💼 JobScraper: Automated Job Data Pipeline

Overview

JobScraper is a web scraping and data pipeline project designed to automatically extract job postings from the TOPCV website (a website that posts job listings in Vietnam). The extracted data is cleaned, transformed, and stored in a structured database for easy querying and analysis. This project provides insights into the current job market and can be extended for data visualization and reporting purposes.

🏆 Achievements

Stored new jobs daily in the PostgreSQL database to keep an updated repository.
Cleaned the 'job_name' and 'salary' columns to enhance query performance and ensure accurate data retrieval.
Created a 'due_date' column to facilitate easy tracking of job deadlines.
Utilized a stored procedure to update the 'deadline' column daily, for example, changing 'Còn 24 ngày để ứng tuyển' to 'Còn 23 ngày để ứng tuyển' the following day.

📕 Table Of Contents

⚙️ Local Setup
💻 Deployment
📝 Technical Documentation

⚙️ Local Setup

Prerequisites

Install Docker for running Airflow.
Install Python.
Install PostgreSQL.

Clone, fork, or download this GitHub repository on your local machine using the following command:

git clone https://github.com/lnynhi02/web-scraping-etl-pipeline.git

Project Structure

web-scraping-etl-pipeline/
├── airflow/
│   ├── dags/
│   │   └── topcv_flow.py
│   └── Dockerfile
├── config/
│   └── config.ini
├── pipelines/
│   ├── create_table.py
│   ├── topcv_pipeline.py
│   └── utils.py
├── tmp/
│   ├── last_processed_time.json
│   └── postgres_query.sql
├── .env
├── docker-compose.yaml
└── requirements.txt

Directory Breakdown

airflow/: Contains dags/topcv_flow.py, which holds the DAG responsible for orchestrating the TopCV-related workflow.

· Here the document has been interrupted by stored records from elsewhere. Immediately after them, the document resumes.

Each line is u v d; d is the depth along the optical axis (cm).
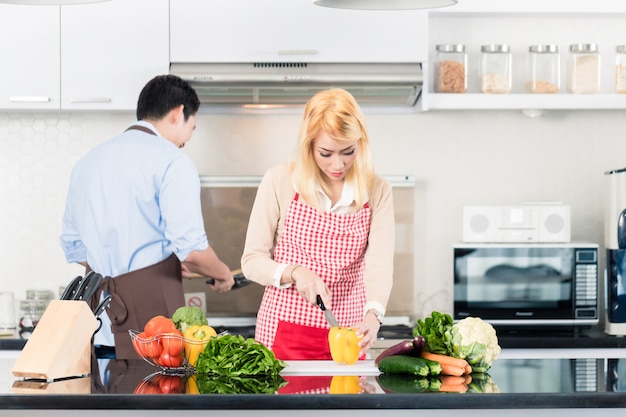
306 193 262
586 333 360
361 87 372
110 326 306
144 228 303
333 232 268
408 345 216
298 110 402
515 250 363
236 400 179
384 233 269
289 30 365
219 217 388
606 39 409
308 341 270
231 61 365
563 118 410
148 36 365
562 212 367
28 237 405
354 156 253
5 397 181
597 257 363
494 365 230
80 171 309
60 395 181
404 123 407
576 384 196
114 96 366
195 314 231
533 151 410
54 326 208
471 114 409
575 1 376
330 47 366
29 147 405
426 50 368
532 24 406
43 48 365
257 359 206
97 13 365
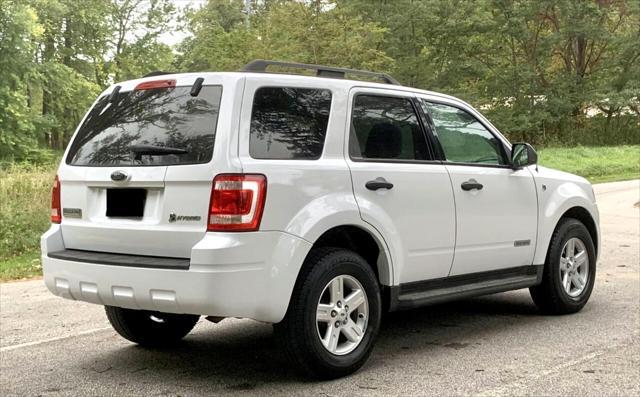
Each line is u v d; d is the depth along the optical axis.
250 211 4.20
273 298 4.25
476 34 50.72
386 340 5.68
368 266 4.80
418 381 4.55
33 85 43.88
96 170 4.73
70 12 47.09
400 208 5.04
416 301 5.16
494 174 5.86
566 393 4.26
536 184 6.25
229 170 4.21
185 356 5.34
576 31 51.59
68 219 4.94
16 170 19.50
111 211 4.69
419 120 5.44
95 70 50.66
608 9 53.34
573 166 34.78
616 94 52.56
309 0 37.41
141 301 4.35
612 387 4.36
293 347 4.42
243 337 5.92
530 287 6.46
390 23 46.53
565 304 6.43
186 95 4.57
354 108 5.00
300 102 4.69
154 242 4.41
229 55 37.47
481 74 52.62
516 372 4.71
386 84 5.37
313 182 4.53
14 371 5.02
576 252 6.65
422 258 5.23
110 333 6.19
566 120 55.06
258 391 4.43
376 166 4.96
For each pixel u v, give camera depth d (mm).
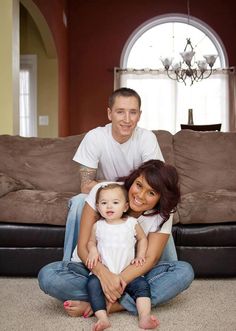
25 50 6527
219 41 7418
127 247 1729
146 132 2092
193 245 2391
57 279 1717
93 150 2084
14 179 2822
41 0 5375
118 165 2098
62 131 6879
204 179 2957
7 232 2398
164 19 7504
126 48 7508
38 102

The Dockerfile builds a custom image based on apache/airflow:2.8.0, setting up the Airflow environment and installing Python dependencies. It also installs necessary system libraries, along with tools like pyvirtualdisplay, playwright, and Chromium for browser-based tasks. This setup is tailored for running Airflow workflows that involve web scraping or automated browser interactions.
config/: Contains config.ini, which includes the configuration for your PostgreSQL database. Please change the values of the database and password to your own credentials.
pipelines/: Contains all the core tasks of the pipeline:
- create_table.py: Script for creating PostgreSQL tables.
- utils.py: Functions such as clean_title, clean_salary, transform_salary, and calculate_dates for data cleaning and transformation.
- topcv_pipeline.py: Uses functions from utils.py to clean and process job data scraped from the web.
tmp/:
- last_processed_time.json: Stores the timestamp of the last processed job.
- postgres_query.sql: Holds the SQL INSERT statements for each job. These files help track processed jobs and insert scraped data into PostgreSQL.
docker-compose.yaml: Configures Airflow services.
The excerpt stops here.